I read a slew of blogs this week to see what was out there. Everything from sports and entertainment blogs to my best friend’s blog, the infamous Ken Krayeske who asked Jim Calhoun about his salary this time last basketball season. And the one thing that held true amongst most of them were that the comments that followed the blog all seemed to be dated hours apart from each other, sometimes days, whereas a conversation that I would have with my students not only could be accomplished in “real-time” but would also let me steer the conversation in certain ways when need be.
I do think that blogs would be a great creative outlet for students and a place for the more soft spoken classmates to feel more comfortable participating and sharing their ideas.

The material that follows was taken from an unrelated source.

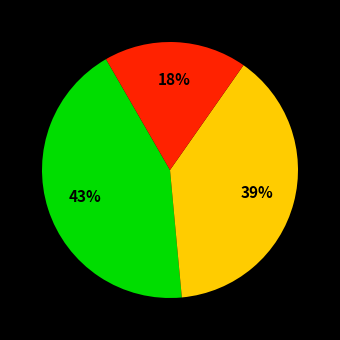

To the nearest percent, what is the average slice percentage?

33%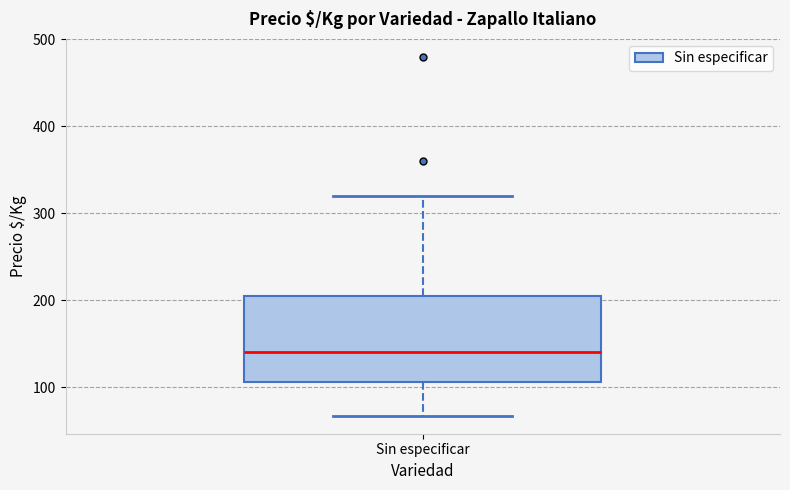

Transcribe this box plot: give where the median line is, the range the box spans, and where the two whiskers end, as read against the y-axis. The values are not printed on the chart, so give them approximately, as read against the axis.

median 140, box 110 to 210, whiskers 70 to 320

I’ve spent so much time arguing about how we use the technology in our school to prepare students for CMT tests that they’ll ultimately take with a pencil and paper, I hope that all the new ideas I go to her with won’t seem to far out there. I think that the best use for blogging amongst my students would be to share new information that they encounter for the connections that many are lacking because of an insufficient amount of meaningful prior knowledge. I mean that in the nicest way….really. They love to read and learn new things, but many of the 7th graders I’ve taught have had real difficulties making valid connections with the type of vivid imagery and details that would knock the scorer’s pants off. If students were given a few guidelines and the proper websites to start at, the possibilities of where their minds could take them, and in turn where they could take their classmates would be meaningful learning experiences that they could all share with each other.
The blog could ultimately be a place where they could share ideas and give suggestions to classmates that might otherwise hold their comments to themselves in class. A blog would give them some time to digest their thoughts on the different topics before responding to any of their classmates. The blog could make it more on their time.